## Brief
Take the lines below beginning at the line that has "right elbow: (153, 307)" and stopping after the line that has "left ear: (500, 174)", and print them exactly as they are, with no other lines.

## Provided records
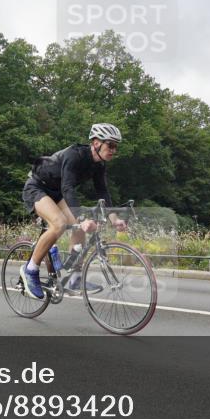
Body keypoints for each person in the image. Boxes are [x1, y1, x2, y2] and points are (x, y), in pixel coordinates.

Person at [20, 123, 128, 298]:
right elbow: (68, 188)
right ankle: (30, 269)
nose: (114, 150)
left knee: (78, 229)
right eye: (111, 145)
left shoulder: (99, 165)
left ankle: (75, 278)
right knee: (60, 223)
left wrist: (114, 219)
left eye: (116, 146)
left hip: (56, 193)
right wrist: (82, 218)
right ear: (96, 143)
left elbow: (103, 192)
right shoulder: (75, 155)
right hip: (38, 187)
==
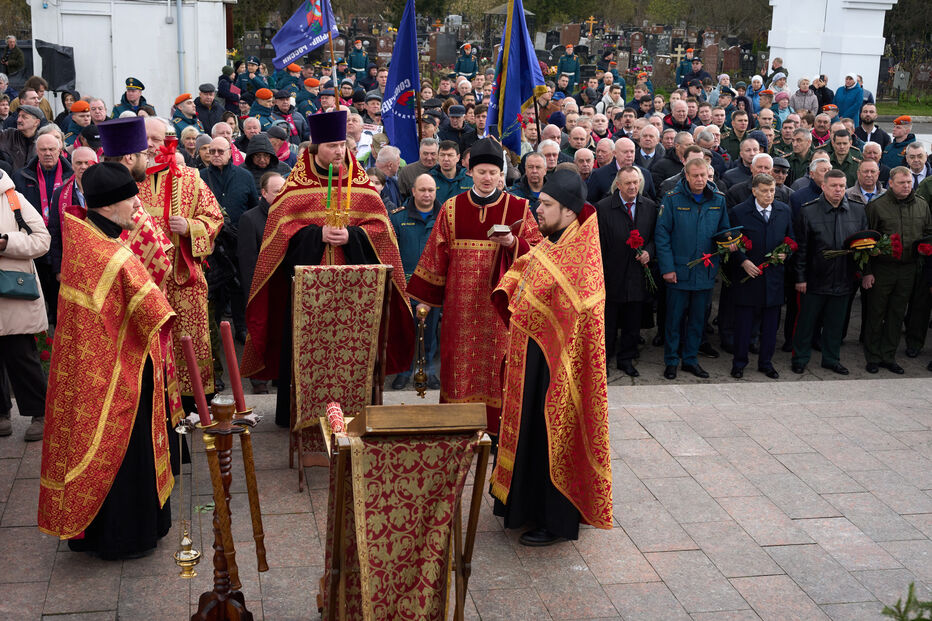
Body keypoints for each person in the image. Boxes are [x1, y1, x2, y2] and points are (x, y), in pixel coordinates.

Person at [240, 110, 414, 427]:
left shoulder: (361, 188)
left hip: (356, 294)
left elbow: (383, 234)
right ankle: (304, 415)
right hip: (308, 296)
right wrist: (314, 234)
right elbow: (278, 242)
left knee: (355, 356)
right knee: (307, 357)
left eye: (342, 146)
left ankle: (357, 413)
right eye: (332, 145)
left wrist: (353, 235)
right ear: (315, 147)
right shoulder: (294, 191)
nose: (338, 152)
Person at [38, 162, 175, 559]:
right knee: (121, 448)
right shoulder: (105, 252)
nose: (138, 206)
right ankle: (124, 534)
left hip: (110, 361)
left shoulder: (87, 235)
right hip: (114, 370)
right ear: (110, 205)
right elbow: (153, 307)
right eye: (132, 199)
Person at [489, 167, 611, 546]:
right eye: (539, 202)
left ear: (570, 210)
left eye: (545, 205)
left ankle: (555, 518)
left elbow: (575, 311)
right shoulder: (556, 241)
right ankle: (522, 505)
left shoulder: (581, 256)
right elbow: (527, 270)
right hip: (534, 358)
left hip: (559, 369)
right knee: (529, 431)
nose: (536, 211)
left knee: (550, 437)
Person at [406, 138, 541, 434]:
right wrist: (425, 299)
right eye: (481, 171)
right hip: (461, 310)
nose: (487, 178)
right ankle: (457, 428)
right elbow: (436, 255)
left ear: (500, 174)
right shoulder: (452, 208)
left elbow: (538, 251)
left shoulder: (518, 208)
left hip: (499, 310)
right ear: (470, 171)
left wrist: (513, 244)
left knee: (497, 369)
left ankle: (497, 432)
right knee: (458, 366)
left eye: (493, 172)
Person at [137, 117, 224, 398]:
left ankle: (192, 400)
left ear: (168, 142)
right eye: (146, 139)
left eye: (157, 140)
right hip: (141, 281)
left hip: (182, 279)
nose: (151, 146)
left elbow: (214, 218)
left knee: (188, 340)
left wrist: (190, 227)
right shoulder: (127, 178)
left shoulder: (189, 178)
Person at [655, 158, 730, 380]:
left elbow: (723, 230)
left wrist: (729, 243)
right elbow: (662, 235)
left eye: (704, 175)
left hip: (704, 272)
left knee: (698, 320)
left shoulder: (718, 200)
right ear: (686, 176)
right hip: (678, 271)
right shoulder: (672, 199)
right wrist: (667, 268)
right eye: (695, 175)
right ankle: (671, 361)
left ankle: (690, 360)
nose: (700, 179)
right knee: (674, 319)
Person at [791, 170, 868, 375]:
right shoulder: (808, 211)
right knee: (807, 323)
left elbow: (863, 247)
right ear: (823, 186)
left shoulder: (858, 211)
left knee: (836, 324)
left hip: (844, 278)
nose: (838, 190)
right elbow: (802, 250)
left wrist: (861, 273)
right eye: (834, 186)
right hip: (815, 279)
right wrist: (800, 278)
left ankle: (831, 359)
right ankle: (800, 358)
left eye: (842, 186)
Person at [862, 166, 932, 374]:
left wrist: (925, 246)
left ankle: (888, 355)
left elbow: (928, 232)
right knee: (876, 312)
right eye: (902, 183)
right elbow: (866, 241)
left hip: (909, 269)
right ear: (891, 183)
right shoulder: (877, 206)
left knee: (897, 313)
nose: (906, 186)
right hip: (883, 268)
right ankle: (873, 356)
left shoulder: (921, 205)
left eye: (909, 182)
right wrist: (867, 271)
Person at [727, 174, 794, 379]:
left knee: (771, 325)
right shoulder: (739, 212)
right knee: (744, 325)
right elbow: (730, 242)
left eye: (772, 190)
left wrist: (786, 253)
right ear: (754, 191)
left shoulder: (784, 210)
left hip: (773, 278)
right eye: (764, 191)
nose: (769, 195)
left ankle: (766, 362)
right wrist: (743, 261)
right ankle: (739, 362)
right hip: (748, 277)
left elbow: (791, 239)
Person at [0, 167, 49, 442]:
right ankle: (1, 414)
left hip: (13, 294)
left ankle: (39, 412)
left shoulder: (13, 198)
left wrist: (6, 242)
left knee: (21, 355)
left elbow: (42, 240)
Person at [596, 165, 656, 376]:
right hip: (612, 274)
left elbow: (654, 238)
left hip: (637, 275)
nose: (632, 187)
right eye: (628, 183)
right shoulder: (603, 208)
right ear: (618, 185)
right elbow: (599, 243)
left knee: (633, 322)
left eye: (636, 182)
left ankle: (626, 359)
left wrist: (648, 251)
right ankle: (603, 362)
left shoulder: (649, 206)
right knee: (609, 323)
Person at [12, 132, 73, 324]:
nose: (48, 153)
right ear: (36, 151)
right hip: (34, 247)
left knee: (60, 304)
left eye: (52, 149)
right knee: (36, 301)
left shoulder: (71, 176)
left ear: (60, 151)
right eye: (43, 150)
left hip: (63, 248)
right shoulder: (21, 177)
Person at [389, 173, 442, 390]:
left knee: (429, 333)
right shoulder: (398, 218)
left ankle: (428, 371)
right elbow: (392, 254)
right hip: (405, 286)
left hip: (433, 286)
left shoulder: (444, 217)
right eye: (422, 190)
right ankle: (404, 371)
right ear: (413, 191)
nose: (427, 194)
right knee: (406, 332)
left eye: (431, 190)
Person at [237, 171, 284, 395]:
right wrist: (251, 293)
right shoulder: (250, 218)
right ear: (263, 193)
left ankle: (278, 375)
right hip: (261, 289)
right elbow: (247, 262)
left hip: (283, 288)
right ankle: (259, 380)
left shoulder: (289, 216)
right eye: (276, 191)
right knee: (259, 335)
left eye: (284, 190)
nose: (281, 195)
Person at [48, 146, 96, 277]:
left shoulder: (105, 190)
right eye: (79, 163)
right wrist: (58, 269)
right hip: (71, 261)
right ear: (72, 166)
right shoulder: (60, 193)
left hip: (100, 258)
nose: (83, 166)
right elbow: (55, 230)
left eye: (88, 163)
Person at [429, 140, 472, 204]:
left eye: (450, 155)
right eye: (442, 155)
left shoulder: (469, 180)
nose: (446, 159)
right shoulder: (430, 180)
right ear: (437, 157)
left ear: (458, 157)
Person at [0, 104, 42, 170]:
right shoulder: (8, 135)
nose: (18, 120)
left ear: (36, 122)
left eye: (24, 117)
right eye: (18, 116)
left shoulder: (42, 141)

## Result of the exercise
right elbow: (153, 307)
right eye: (132, 199)
Person at [489, 167, 611, 546]:
right eye: (539, 202)
left ear: (570, 210)
left eye: (545, 205)
left ankle: (555, 518)
left elbow: (575, 311)
right shoulder: (556, 241)
right ankle: (522, 505)
left shoulder: (581, 256)
right elbow: (527, 270)
right hip: (534, 358)
left hip: (559, 369)
right knee: (529, 431)
nose: (536, 211)
left knee: (550, 437)
Person at [406, 138, 541, 434]:
right wrist: (425, 299)
right eye: (481, 171)
right hip: (461, 310)
nose: (487, 178)
right ankle: (457, 428)
right elbow: (436, 255)
left ear: (500, 174)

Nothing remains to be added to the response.